Early now occupied the town with three brigades—Hay's, Gordon's and Hoke's—Smith being left as a reserve to provide against any flank or rear movement—his right resting on the main street and his left just outside of the edge of the town, fronting "Cemetery Hill." Rodes's right rested about four hundred yards outside of the suburbs of the town, his left extending into it along the Fairfield road, near to Early's right; Johnson, having crossed the creek before mentioned, on the line of the York River railroad and pike, had formed his line across the back-bone of a ridge running towards the wooded bill already mentioned, a good deal lower, however, than it or "Cemetery Hill." A gap of half a mile or more was between his right and Early's left.
Rodes bore the brunt of battle on this day. His men acted nobly and suffered severely, especially Daniel's North Carolina brigade. These latter were new men, yet they behaved with unsurpassed gallantry, losing 900 men. Carter's artillery battalion, attached to this division, was hotly engaged for four hours or more, and suffered much from a superior fire of the enemy's artillery. It suffered more than it would otherwise have done, from the fact that the ground it occupied during the greater part of the fight though high and commanding, was quite level, thus affording little or no shelter for guns or caissons.
Early, by his timely arrival, undoubtedly turned the tide of battle in our favor, (for spite of Daniel's success our forces could not have held their ground against the column of the enemy endeavoring to turn Doles's left), yet his loss was not heavy. Gordon's loss was about 400. That of the other two brigades was quite slight. Col. Jones's battalion of artillery also did good service without corresponding loss.
Rodes came into action on the flank of the enemy confronting Gen. Hill—Early in turn on the flank of those opposing Rodes. Thus it happened that many of the Yankees in front of Rodes's a centre and left and of Early's right were caught in a trap by the rapid advance of Early's left wing Among the successes, I should have mentioned that Rodes captured two pieces of artillery during this evening's fight.
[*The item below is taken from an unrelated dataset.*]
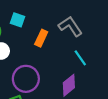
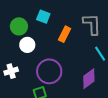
gray L-shape: (70, 26) -> (92, 24), turned 30

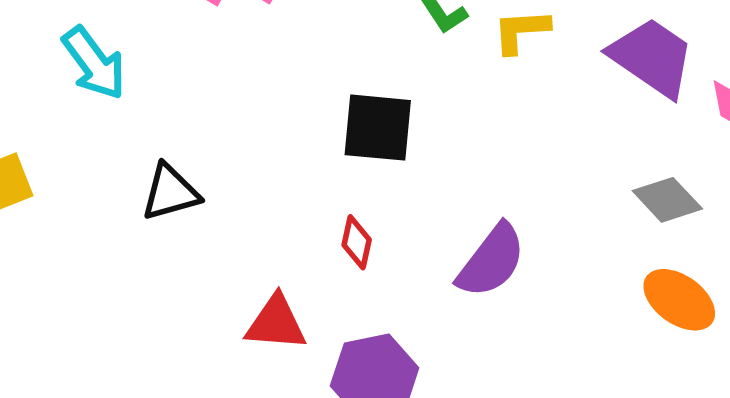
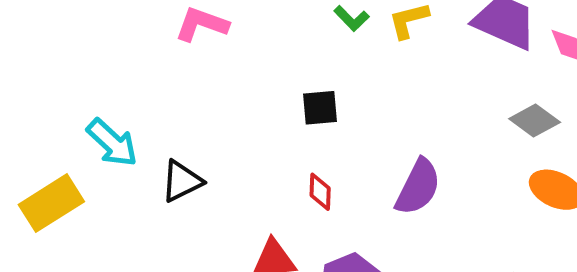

Many brave officers and soldiers went down in this evening's engagement, but I cannot name them all. Among them, however, no one was more regretted than Col. Christie, of N. C., who was severely wounded, and who died at Winchester a few days after the fights were over.
This communication is already too long for one day's issue, and so I must postpone until my next the part which Heth and Pender, of Hill's corps, bore in this day's fight. I will only observe, that no comments of mine are necessary in order to show Lieut. Gen. Ewell's great energy and high military genius, as well as the excellent abilities of his several division commanders.